(PASSAGE SHOWN)

The stakes are increased by the content of the scene: if the soldiers do not play, they will be shot by the guards or put in ‘the pit’ – a submerged bamboo tiger cage, filled with rats and the corpses of the unfortunate players.
#6: Show, Don’t Tell
- What is their visible goal?
- How can the action be shown visually? Use dialogue sparingly.
- Whose POV is it from?
- How can character be shown?
In The Deer Hunter, Michael’s character possesses the traits of bravery, self-control, leadership, and the ability to improvise and think quickly in emergencies. His heroic actions move and inspire us during the Russian roulette sequence, as he shows:
- bravery in the face of death, mocking his captors
- leadership through his calming and reassuring dialogue as he consoles his traumatised friend, Stevie
- self-control in resisting the urge to fight his captors, using patience to outsmart them
- quick-thinking, with the ability to improvise, by getting another 3 bullets in the gun, which he uses to kill their captors.
We know these things to be true, not because someone tells us, but because we see him exhibit these qualities through his actions and dialogue.
#7: Cause and Effect
- How will the character have changed by the end of this scene?
- Does this scene influence the overall character arc?

(End PASSAGE SHOWN)
(STORED DATA)

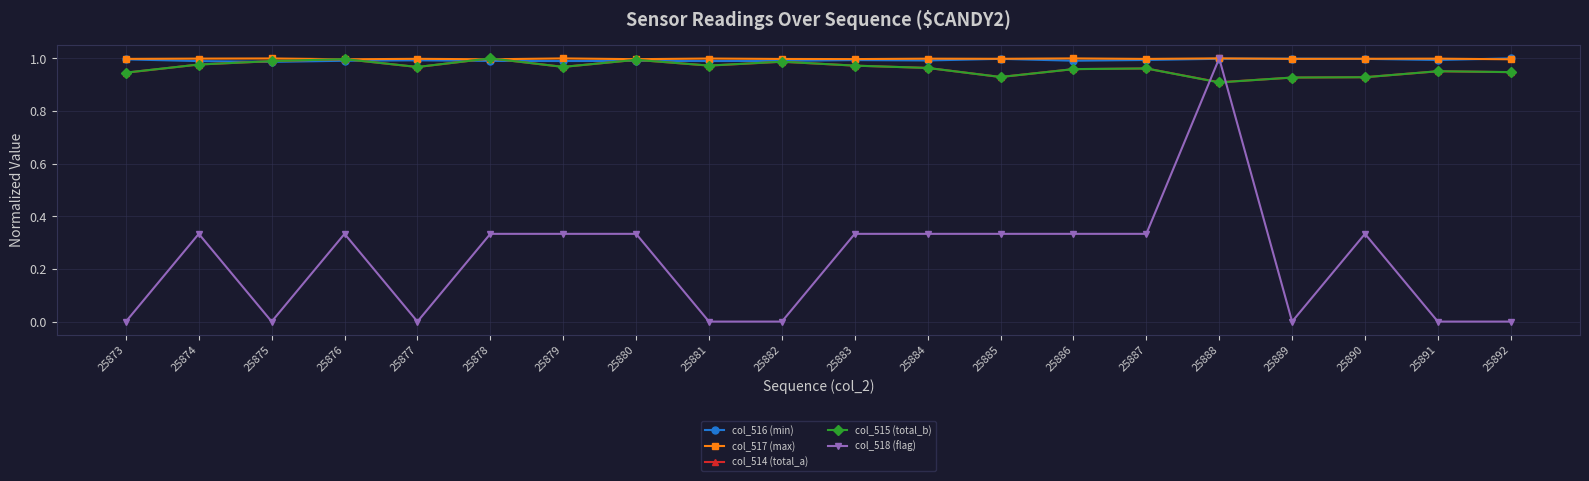

True or false: col_515 (total_b) has more than 2 interior local peaks.

True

(End STORED DATA)

REQUIRED WORK »
Answer these about the passage on The Deer Hunter:
(a) What is "the pit"?
(b) What is the name of the friend Michael consoles?
(c) How many more bullets does Michael get in the gun?
The listing plays no part in this.

SOLUTION TO THIS TASK »
(a) A submerged bamboo tiger cage, filled with rats and the corpses of the unfortunate players.
(b) Stevie.
(c) Three.